### Your task
Repeat the material below line for line without changing any wording, and leave the pictures out.

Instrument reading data

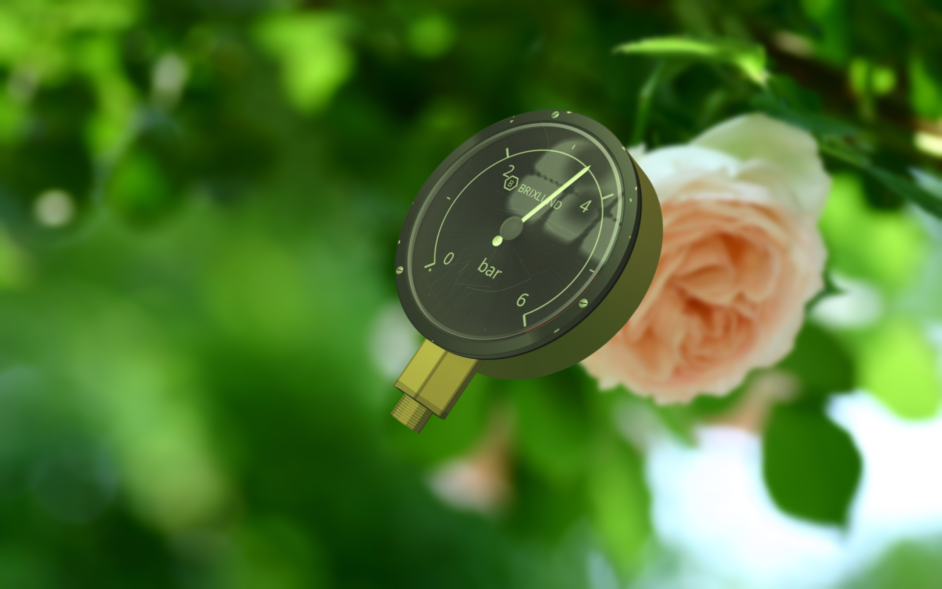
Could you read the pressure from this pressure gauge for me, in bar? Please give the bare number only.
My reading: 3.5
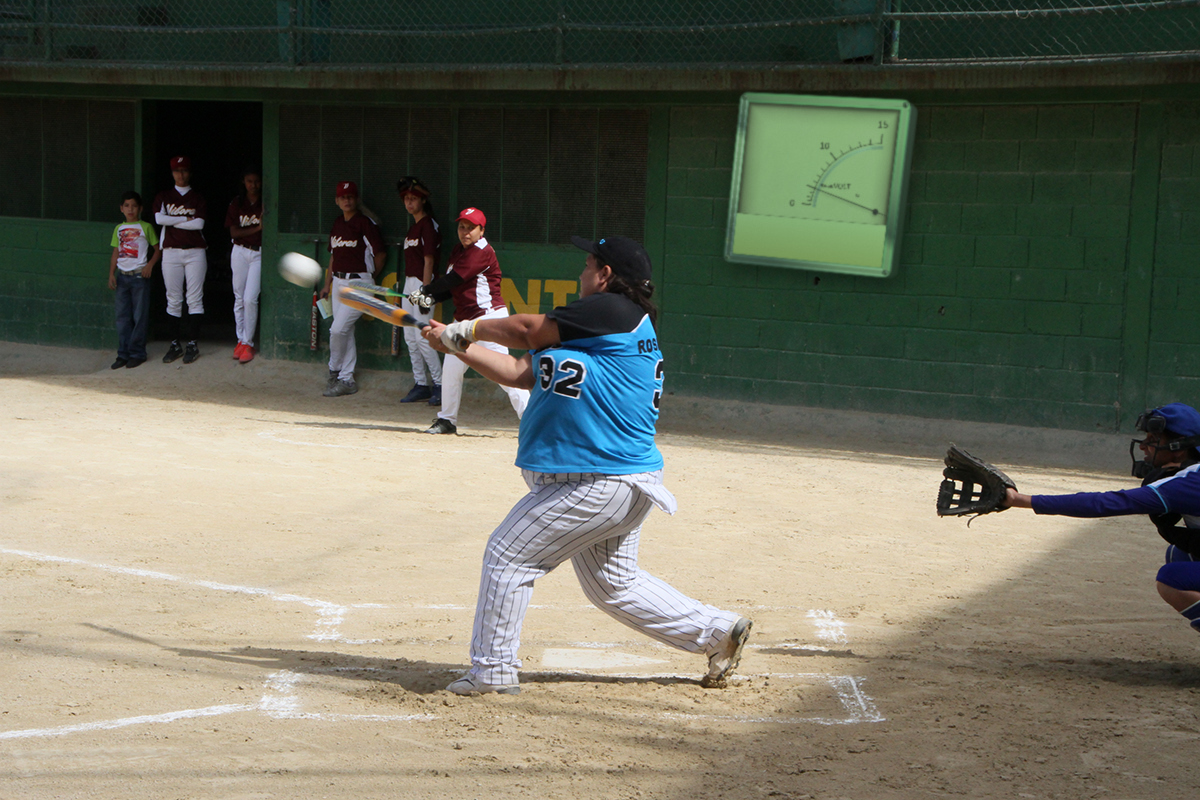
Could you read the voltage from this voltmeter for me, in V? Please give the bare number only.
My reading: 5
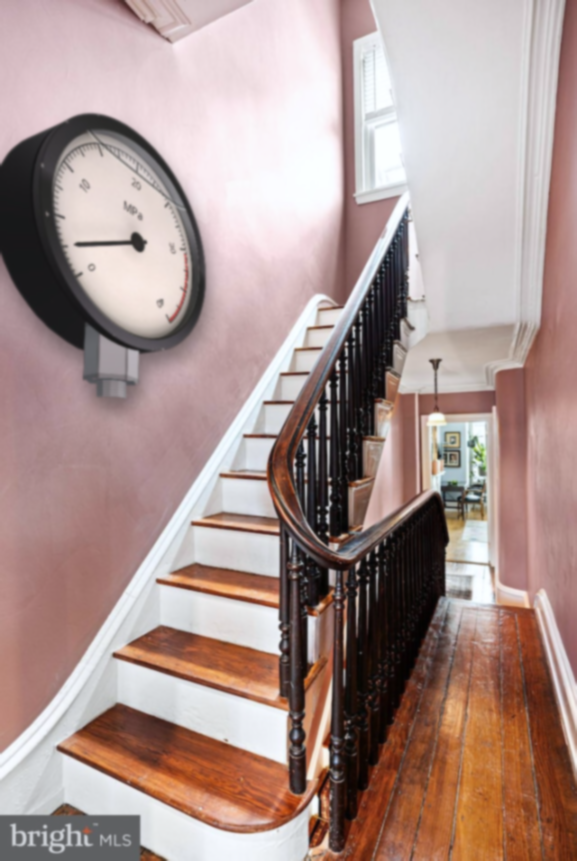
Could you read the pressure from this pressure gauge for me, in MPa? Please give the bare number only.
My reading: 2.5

### Output for this exercise
Could you read the pressure from this pressure gauge for me, in bar? Please give the bare number only.
My reading: 3.5
Could you read the voltage from this voltmeter for me, in V? Please give the bare number only.
My reading: 5
Could you read the pressure from this pressure gauge for me, in MPa? Please give the bare number only.
My reading: 2.5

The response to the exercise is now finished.